Żłóbek stał się miejscem, w którym Chrystus się objawia w historii, a papiez podkreśla: „On, który stał się ciałem nie chce jedynie dobrych postanowień. On, który narodził się w żłóbku, szuka wiary konkretnej wyrażającej się w adoracji i miłosierdziu, a nie w gadaninie i zewnętrznych pozorach. On, nagi w żłobie i nagi na krzyżu, żąda od nas prawdy, przejścia do nagiej rzeczywistości rzeczy, złożenia wymówek, usprawiedliwień i obłudy u stóp żłóbka. On, który został przez Maryję czule owinięty w pieluszki, chce, abyśmy się przyoblekli w miłość. Bóg nie chce pozoru, lecz konkret.”

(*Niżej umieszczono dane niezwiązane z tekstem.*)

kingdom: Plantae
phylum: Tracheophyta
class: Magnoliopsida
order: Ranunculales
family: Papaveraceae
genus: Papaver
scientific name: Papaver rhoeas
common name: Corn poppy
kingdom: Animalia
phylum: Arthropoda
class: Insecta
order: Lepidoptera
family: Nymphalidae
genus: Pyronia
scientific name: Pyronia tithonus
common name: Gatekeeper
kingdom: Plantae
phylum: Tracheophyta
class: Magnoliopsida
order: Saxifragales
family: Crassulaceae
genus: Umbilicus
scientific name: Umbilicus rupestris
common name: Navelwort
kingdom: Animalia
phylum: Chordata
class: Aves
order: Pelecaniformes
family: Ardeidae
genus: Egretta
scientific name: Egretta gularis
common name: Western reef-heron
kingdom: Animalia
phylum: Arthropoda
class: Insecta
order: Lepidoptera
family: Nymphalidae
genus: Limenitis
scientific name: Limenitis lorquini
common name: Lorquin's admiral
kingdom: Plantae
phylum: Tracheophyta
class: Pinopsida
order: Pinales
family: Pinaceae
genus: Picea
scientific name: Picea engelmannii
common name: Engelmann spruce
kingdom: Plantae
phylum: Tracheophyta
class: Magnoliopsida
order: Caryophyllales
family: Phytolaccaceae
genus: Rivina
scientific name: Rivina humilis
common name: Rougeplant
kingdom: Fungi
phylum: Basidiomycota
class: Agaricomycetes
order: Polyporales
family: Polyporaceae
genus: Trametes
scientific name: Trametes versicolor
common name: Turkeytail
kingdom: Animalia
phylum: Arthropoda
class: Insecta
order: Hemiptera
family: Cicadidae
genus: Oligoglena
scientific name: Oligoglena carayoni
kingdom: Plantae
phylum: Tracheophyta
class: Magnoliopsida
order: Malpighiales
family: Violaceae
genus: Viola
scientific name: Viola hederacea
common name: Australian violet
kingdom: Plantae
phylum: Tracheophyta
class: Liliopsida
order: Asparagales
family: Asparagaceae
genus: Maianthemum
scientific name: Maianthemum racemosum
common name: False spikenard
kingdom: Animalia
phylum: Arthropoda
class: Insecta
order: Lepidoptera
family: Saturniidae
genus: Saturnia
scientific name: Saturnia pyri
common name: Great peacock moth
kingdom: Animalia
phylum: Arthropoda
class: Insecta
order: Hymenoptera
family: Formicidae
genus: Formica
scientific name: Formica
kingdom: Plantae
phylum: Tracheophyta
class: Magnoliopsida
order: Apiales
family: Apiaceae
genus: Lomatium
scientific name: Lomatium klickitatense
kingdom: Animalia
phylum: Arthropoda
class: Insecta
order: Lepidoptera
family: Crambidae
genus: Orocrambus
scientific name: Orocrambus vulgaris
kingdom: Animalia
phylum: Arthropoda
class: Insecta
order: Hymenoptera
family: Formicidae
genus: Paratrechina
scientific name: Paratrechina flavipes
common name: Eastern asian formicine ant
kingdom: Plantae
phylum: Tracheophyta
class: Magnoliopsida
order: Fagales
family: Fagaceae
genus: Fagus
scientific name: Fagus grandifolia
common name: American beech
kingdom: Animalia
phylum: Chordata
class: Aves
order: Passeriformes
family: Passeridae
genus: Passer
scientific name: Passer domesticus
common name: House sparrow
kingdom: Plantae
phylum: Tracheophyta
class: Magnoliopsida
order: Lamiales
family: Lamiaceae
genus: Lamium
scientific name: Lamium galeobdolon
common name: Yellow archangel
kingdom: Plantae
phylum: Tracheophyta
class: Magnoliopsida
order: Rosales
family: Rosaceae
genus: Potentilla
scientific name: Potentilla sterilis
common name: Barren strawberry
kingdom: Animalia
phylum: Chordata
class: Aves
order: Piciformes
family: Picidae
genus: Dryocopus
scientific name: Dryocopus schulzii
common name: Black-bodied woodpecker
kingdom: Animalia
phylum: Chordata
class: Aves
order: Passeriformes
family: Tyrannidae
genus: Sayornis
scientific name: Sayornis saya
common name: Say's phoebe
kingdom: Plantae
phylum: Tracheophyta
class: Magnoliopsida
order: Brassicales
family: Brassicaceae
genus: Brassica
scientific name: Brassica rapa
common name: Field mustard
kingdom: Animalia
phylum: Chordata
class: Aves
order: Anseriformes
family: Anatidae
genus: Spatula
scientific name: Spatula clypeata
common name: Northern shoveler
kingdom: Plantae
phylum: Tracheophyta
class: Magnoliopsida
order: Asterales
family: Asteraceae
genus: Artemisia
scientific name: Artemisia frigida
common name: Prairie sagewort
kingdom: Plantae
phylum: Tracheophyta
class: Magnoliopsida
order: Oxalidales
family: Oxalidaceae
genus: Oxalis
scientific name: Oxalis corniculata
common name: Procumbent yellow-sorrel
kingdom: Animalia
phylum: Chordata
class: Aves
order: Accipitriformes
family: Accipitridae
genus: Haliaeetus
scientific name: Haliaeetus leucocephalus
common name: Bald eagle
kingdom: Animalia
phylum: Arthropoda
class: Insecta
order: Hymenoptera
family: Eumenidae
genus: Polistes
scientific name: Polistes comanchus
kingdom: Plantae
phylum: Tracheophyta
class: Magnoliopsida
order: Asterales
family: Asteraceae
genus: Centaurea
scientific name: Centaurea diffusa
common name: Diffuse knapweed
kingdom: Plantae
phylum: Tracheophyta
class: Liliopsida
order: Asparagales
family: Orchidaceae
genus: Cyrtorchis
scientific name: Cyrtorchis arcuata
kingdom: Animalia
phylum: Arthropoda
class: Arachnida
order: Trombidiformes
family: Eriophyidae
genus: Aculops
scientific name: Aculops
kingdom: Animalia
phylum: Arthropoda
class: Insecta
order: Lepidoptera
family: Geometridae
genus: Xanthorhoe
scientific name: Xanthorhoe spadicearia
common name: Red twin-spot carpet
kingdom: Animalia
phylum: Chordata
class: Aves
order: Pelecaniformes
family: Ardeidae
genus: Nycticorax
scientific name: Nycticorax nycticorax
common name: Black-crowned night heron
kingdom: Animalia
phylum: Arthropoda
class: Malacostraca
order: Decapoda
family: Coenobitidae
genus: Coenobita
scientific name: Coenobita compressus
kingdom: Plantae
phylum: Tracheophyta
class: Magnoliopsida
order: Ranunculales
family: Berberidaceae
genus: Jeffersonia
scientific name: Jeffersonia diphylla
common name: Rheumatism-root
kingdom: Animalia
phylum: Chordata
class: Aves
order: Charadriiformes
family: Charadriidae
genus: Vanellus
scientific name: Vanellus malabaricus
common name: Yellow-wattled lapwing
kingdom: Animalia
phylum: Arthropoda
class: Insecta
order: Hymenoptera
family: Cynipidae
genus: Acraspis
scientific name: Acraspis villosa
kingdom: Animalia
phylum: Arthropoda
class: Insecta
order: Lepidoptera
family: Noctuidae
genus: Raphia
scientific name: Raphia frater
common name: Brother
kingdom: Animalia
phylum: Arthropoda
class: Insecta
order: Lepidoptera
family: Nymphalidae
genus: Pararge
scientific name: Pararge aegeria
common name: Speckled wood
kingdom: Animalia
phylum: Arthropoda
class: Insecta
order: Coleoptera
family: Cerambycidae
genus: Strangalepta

Kończąc swoją homilię, papież zostawia nam modlitwę, którą można odmówić przed szopką w domu czy w kościele: „Jezu, patrzymy na Ciebie, leżącego w żłobie. Widzimy Cię tak bliskiego, bliskiego nam na zawsze: dziękujemy Ci, Panie. Widzimy Cię ubogiego, uczącego nas, że prawdziwe bogactwo nie znajduje się w rzeczach, lecz w osobach, zwłaszcza ubogich: przebacz nam, jeśli Ciebie nie rozpoznaliśmy i nie służyliśmy Tobie w nich. Widzimy Cię konkretnego, bo konkretna jest Twoja miłość do nas: Jezu pomóż nam nadać ciało i życie naszej wierze. Amen.”